Wir rattern staubwolkenverbreitend zurück und machen noch einen kleinen Zwischenstopp an einem kleinen Wasserfall mitten im Wald, bevor wir um 16 Uhr wieder in Coromandel Town sind. Die Tourbuchung für morgen ist nach wie vor unklar, aber da es bis jetzt keine weiteren Interessenten gibt gehe ich davon aus dass sie nicht stattfinden wird. Ich werde wohl bei einer der anderen Touren mitfahren.

À la recherche du Lasagne perdu: In dem Bistro wo ich gestern den leckeren Chicken Slaw bekommen habe, hatte ich an der Theke große Scheiben Beef Lasagna gesehen und beschlossen, dass ich die mal probieren muss.

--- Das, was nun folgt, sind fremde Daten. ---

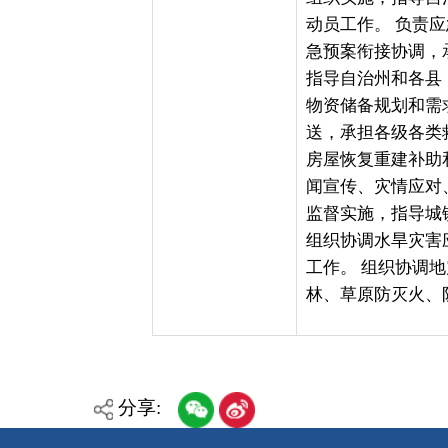
闻宣传、灾情应对、文化建设
监督实施，指导城镇、农村、
组织协调水旱灾害应急救援工
工作。 组织协调地震应急救
林、草原防灭火、防汛抗旱、
分享:
各县（市）网站
媒体
主办：克孜勒苏柯尔克孜自治州人民政府办公室
承办：克孜勒苏柯尔克孜自治州政务公开信息中心
新公网安备65300102000007号
新ICP备2022000247号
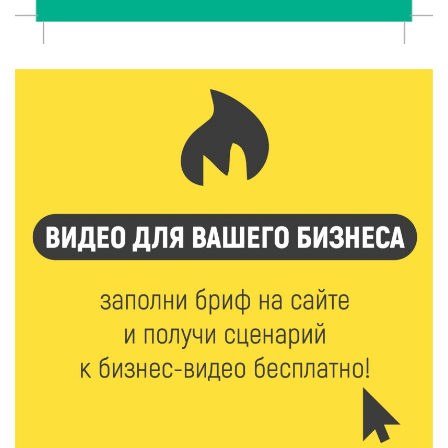
8 Авг 2026 14:23
313
Тверские экологи сняли на видео медвежий обед
8 Авг 2026 14:14
528
Виталий Королев запустил веловолну на Волге в
Калязине
8 Авг 2026 13:37
878
Чем удивит X Международный фестиваль «Калитка»
в 2026 году?
8 Авг 2026 12:37
467
Забыл вещи в транспорте? Рассказываем, что ждёт
пассажиров по новым правилам
8 Авг 2026 12:12
1307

Als ich heute Abend zur Theke komme steht zwar das Schild „Beef Lasagna“ noch da, allerdings ohne Beef Lasagna dahinter. „What can I get you, dearie?“ Ich frage nach eventuell vorhandenen Resten der Lasagne, eigentlich nur vollständigkeitshalber weil ich nicht glaube dass sie irgendwo noch was herzaubern kann. „I’ll just go and have a look“ verspricht sie und verschwindet im Küchenbereich. Und wirklich: „You’re in luck!“ sagt sie und hat das letzte Stück Lasagne dabei. Und das ist, genau wie die Pizza von heute mittag, ein absoluter Glückstreffer. Schön saftig, lecker gewürzt, viel Fleisch drin, und dazu gibt es noch ein kleines Töpfchen scharfen Dipp, ähnlich dem Sambal Oelek, schmeckt supergut dazu.

Und das war’s dann auch schon für heute. Ich sitze mit Fleecejacke auf dem Balkon und mache den Blog fertig, und dann geht’s ins Bett. Mal sehen was der morgige Tag so zu bieten haben wird! (Rein essensmäßig dürfte es ihm aber schwerfallen, den heutigen Tag zu überbieten.)